22 September 2006

ebb, and flow.

I'm feeling better now, much better and more positive than I was at the week's outset. Thanks to all who called and commented. Connecting with you really helped raise my wee sad spirits.

A few good things this week:

I started a job at a small gallery on State St., about 3 blocks from my apartment. My responsibilities there are very similar to what I was doing at the museum in Mpls., so it's easy and a bit mindless. I'm still keeping my options open, but the owners are a nice middle-aged couple, the pay is decent, it's close to home, and they're willing to work around my class schedule.

I completed my first diving physics take-home exam this week. I spent several hours working on the assignment, mathematics and formulas and equations never having been my strong suit. The work paid off though: the test results were returned this morning and my score was 98%. Sweet.

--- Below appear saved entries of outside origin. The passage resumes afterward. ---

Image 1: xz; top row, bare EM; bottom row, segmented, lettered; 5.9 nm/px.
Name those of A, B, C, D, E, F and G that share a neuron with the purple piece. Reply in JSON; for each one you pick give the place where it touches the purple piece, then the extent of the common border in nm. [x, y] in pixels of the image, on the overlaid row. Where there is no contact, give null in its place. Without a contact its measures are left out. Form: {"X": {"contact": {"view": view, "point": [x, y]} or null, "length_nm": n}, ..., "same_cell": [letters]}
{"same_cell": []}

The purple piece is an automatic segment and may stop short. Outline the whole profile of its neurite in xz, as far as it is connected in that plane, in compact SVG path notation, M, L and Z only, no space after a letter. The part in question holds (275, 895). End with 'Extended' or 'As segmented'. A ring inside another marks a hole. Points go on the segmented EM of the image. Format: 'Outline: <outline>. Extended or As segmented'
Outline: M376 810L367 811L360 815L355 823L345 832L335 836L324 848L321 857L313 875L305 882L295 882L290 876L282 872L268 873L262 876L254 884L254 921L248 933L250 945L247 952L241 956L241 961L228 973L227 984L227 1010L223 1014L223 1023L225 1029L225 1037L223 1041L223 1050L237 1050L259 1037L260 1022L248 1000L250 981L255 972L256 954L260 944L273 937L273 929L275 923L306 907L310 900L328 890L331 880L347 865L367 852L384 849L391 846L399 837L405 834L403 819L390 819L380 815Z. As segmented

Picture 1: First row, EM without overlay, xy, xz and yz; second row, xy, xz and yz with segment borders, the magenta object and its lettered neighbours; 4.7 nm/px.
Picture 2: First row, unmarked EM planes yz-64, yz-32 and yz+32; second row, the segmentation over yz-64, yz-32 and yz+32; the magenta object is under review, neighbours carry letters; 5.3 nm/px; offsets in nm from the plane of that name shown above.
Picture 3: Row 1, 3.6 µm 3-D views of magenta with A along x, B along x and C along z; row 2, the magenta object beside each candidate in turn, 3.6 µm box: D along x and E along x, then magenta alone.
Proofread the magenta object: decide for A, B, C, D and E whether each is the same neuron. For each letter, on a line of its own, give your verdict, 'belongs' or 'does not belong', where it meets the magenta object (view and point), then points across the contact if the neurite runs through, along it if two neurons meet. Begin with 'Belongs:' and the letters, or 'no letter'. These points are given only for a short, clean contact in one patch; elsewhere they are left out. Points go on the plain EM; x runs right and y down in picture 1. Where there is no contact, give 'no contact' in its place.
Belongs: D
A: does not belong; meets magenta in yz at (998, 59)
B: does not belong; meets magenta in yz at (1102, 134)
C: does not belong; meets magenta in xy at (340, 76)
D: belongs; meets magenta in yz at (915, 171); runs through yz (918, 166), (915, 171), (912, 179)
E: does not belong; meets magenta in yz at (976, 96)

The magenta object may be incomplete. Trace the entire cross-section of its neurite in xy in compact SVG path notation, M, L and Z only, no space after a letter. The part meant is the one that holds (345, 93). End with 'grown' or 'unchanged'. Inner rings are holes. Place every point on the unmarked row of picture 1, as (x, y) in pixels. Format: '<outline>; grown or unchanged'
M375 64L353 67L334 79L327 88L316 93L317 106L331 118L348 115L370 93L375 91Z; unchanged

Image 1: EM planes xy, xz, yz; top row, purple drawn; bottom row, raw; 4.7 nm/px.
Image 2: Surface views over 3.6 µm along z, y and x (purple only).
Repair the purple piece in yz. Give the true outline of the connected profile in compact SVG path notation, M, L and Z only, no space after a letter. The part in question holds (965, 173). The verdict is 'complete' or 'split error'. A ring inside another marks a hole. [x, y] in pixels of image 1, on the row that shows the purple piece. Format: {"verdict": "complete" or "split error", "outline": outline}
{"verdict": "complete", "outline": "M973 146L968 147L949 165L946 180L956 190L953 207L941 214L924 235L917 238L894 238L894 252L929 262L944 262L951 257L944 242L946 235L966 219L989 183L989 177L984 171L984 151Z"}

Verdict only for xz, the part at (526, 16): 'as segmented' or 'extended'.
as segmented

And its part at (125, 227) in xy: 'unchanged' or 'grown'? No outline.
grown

I met some of the advanced semester MDT students this week, including one (of 2, or 3) of the female students, Julie. One of my instructors, Geoff, after seeing that I'd met Julie, asked me into his office for a chat. He suggested I keep talking to Julie, and meet the other women in the program. Geoff is prone to bluntness, and soon revealed his real motive for pulling me aside. He wanted to know what my plan is, what I want to do in the business, why I'm in the program. He talked about the handful of women who've gone through the program; how women typically turn toward the research end of the commercial dive spectrum, where the pay's not so good, and the opportunities are few; about how few women he saw working in the industry in his many years on rigs; how any woman who does this kind of work is still very much a pioneer. His words weren't intended to discourage, they were meant to inform. I know what he's saying is true, I know what I'll do when I leave here isn't the same as half my young male classmates will do, I know we're all here for different reasons. I've thought about everything he said at least once before, and I still find it a curious, and welcome circumstance that life's adventures have led me here.

Commercial diving is, at its core, diving, and so it attracts divers. It's easy to romanticize what we're here to do, but our instructors like to remind us, lest we forget, that diving in this business is a means of transport, and at the very core of this work, we are laborers just like any other. So the chat with Geoff was good because it opened an avenue of investigation, and introduced a mentor/ advisor to help navigate.